• [Text]:
TPC Maintenance Phase: Complete Guide¶

Tags advanced guide tpc-h tpc-ds

⚠️ CRITICAL SAFETY WARNING

The Maintenance Phase permanently modifies your database by executing INSERT, UPDATE, and DELETE operations. After running a Maintenance Test, you MUST reload the database before running Power or Throughput tests again. Failure to reload will produce incorrect benchmark results.

Overview¶

The TPC Maintenance Phase is a critical component of official TPC benchmarks (TPC-H and TPC-DS) that tests a database’s ability to handle data warehouse refresh operations while maintaining performance and data integrity.

Unlike Power and Throughput tests that only read data, Maintenance tests write, update, and delete data, permanently modifying database contents. This simulates real-world data warehouse scenarios where:

New transactions arrive continuously from source systems
Historical data requires periodic updates
Old data is archived or purged
Data corrections are applied

Key Characteristics¶

Aspect	Power/Throughput Tests	Maintenance Test
Data Modification	None (read-only)	Permanent (INSERT/UPDATE/DELETE)

• [Material shown]:
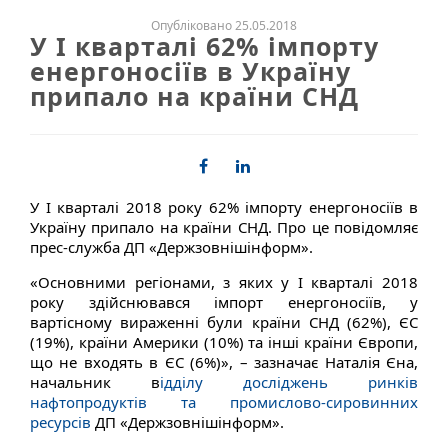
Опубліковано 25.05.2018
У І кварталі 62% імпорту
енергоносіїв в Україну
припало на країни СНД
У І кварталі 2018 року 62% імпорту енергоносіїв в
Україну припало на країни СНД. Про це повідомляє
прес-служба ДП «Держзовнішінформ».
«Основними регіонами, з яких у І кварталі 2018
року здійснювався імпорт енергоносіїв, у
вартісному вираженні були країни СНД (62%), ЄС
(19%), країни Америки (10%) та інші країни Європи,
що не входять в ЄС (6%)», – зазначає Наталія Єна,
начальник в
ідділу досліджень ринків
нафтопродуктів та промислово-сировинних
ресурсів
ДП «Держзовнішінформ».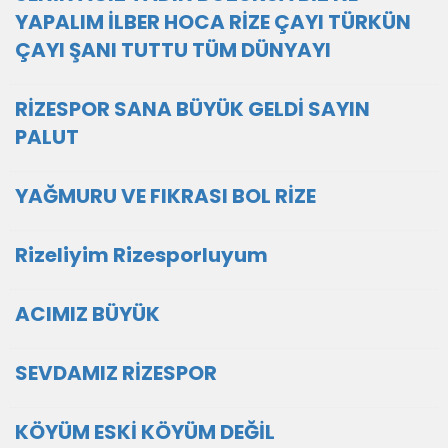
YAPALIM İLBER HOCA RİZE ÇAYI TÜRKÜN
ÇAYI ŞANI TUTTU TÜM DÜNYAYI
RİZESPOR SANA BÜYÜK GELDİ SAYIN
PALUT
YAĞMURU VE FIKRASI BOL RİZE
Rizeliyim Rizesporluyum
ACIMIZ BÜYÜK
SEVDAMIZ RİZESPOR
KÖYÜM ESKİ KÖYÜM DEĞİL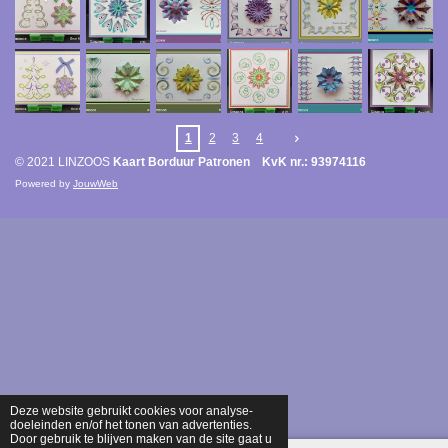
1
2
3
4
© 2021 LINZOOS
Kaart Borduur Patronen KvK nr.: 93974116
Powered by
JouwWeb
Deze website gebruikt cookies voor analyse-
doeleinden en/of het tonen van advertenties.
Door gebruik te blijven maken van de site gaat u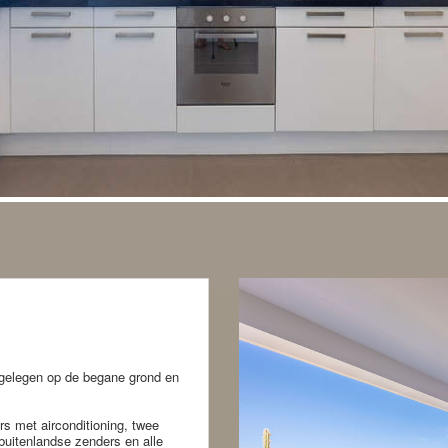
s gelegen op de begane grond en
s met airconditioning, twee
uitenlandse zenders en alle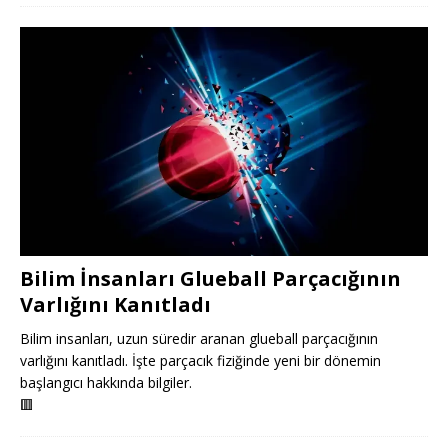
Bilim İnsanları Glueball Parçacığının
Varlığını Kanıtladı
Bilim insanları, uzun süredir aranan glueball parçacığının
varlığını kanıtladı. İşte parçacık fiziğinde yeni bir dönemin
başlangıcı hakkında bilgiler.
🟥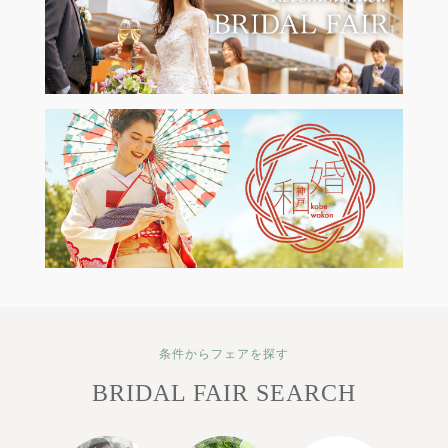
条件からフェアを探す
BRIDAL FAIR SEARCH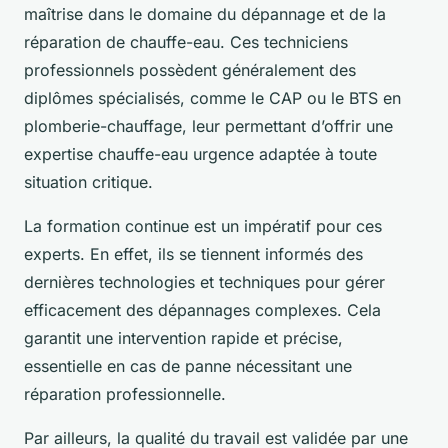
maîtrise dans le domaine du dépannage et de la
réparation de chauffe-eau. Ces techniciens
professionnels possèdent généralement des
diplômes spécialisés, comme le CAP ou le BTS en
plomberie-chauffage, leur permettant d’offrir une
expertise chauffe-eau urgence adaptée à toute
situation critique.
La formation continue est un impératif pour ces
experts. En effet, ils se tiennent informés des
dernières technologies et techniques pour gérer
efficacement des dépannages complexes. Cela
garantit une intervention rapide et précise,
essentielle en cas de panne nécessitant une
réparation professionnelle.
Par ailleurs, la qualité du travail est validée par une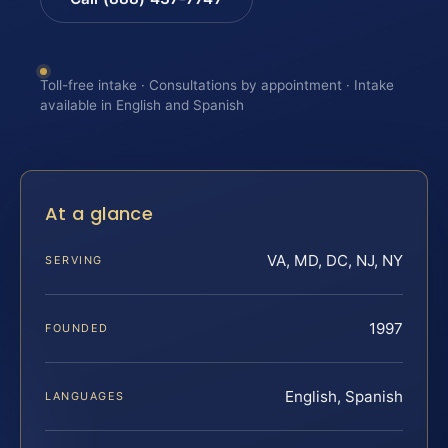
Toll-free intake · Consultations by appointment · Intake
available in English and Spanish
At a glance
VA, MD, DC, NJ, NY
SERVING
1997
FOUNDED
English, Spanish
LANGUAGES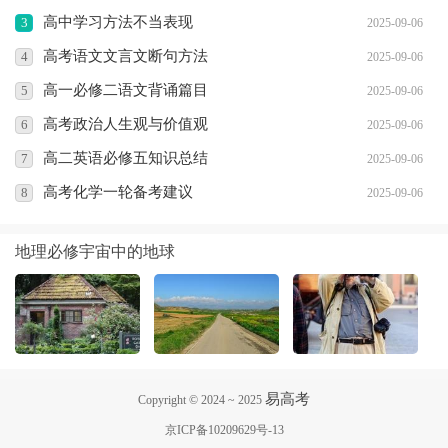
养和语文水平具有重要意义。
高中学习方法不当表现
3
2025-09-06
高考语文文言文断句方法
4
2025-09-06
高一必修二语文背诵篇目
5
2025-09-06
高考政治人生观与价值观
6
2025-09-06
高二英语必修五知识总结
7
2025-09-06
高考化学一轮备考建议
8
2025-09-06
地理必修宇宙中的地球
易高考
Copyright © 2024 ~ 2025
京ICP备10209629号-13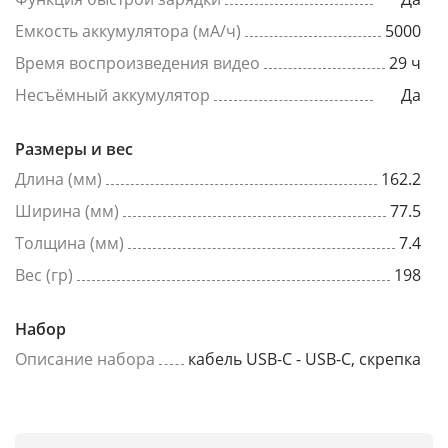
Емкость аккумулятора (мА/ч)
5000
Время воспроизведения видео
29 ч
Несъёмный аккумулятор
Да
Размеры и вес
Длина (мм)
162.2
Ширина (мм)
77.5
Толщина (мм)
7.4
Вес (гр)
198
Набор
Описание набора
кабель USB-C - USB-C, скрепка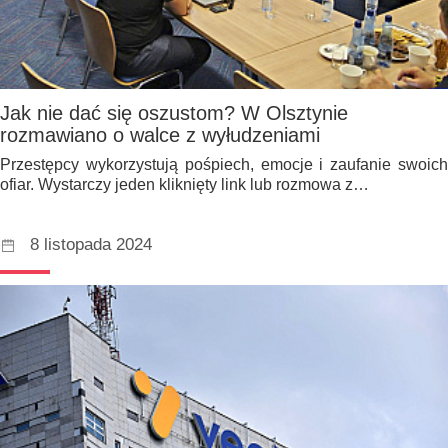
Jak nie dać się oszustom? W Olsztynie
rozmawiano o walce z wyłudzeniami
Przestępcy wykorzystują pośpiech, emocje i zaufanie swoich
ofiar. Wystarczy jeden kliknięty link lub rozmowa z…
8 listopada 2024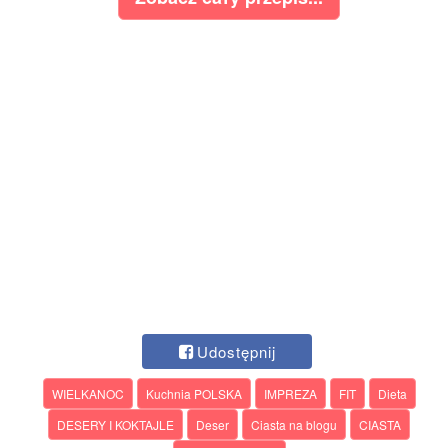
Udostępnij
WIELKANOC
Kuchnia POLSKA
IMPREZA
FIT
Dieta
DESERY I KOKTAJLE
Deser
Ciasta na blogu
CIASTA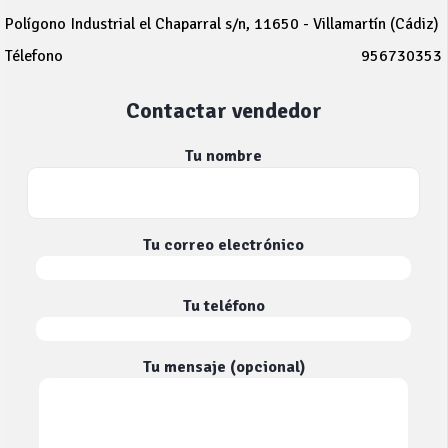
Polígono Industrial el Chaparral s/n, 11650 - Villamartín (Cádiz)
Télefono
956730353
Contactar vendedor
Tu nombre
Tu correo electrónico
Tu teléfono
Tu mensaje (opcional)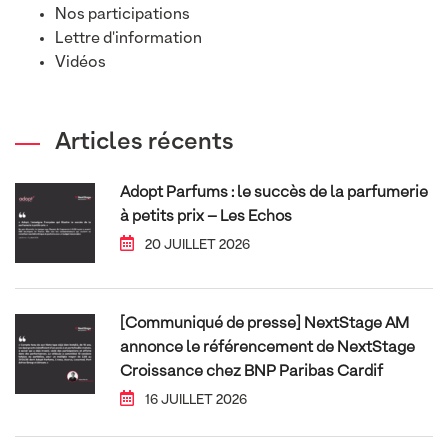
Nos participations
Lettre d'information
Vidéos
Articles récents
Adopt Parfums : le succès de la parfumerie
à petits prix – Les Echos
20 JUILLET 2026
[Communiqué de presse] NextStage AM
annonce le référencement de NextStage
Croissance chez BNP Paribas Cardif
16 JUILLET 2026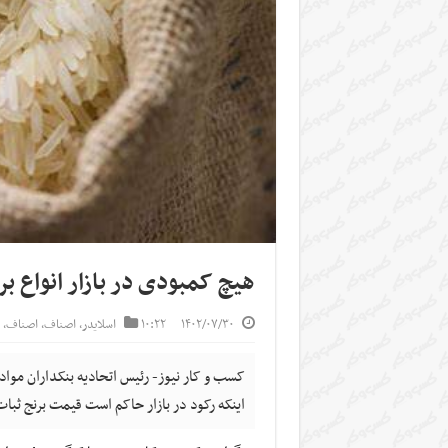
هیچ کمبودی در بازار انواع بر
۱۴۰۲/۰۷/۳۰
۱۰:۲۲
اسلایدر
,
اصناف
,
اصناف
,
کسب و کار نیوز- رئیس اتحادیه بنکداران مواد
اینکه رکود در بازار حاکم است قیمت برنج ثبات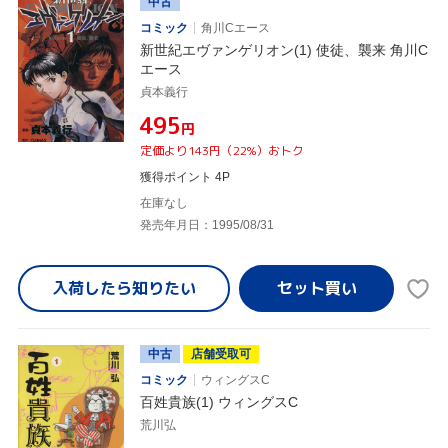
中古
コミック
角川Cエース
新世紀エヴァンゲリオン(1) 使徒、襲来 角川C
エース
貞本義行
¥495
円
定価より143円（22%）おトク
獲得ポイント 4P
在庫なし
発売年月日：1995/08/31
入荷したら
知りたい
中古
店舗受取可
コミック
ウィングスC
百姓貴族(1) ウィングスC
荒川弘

• [What to do]:
1. In the TPC maintenance guide, what must be done after a Maintenance Test before Power or Throughput tests are run again?
2. Carry on the TPC maintenance guide from its final line.

• [Results by task]:
1. The database must be reloaded.

2.
Database State	Unchanged after test	Modified after test
Repeatability	Can run multiple times	Requires reload between runs
Purpose	Query performance	Data modification performance
TPC Compliance	Required for official results	Required for official results

When to Use Maintenance Tests¶

Use Maintenance Tests When You Need To:¶

✅ Complete official TPC benchmark compliance - TPC specifications require all three test types (Power, Throughput, Maintenance) for valid results

✅ Test data warehouse ETL performance - Measure how well your database handles incremental updates, bulk inserts, and data purging

✅ Evaluate write performance under analytical workloads - Understand the cost of data modifications in OLAP systems

✅ Simulate mixed read/write workloads - Test realistic scenarios where queries run while data is being updated

✅ Benchmark data maintenance windows - Measure how long it takes to process daily, weekly, or monthly data refreshes

Skip Maintenance Tests When:¶

❌ Only measuring query performance - Power and Throughput tests are sufficient for read-only benchmarks

❌ Running quick exploratory tests - Maintenance tests require database reload, adding operational overhead

❌ Comparing read-only OLAP systems - Some analytical databases are immutable and don’t support data modifications

❌ Working in production environments - Never run Maintenance tests against production data (they permanently modify it!)

TPC-H Maintenance Test¶

Overview¶

TPC-H defines two Refresh Functions that simulate daily business operations in a retail/distribution scenario:

RF1 (Refresh Function 1): Insert new orders and associated line items
RF2 (Refresh Function 2): Delete old orders and their line items

What RF1 Does (Insert Operations)¶

RF1 simulates new business activity by inserting fresh sales data:

Generate new ORDERS records representing recent customer orders
Generate associated LINEITEM records for each order (typically 1-7 lineitems per order)
Insert records into database with proper foreign key relationships
Commit transaction permanently

Volume: ~0.1% of scale factor

At SF=1: ~1,500 orders + ~6,000-10,500 lineitems
At SF=10: ~15,000 orders + ~60,000-105,000 lineitems

What RF2 Does (Delete Operations)¶

RF2 simulates data archival by removing old sales records:

Identify old LINEITEM records to be archived
Delete LINEITEM records first (respects foreign key constraints)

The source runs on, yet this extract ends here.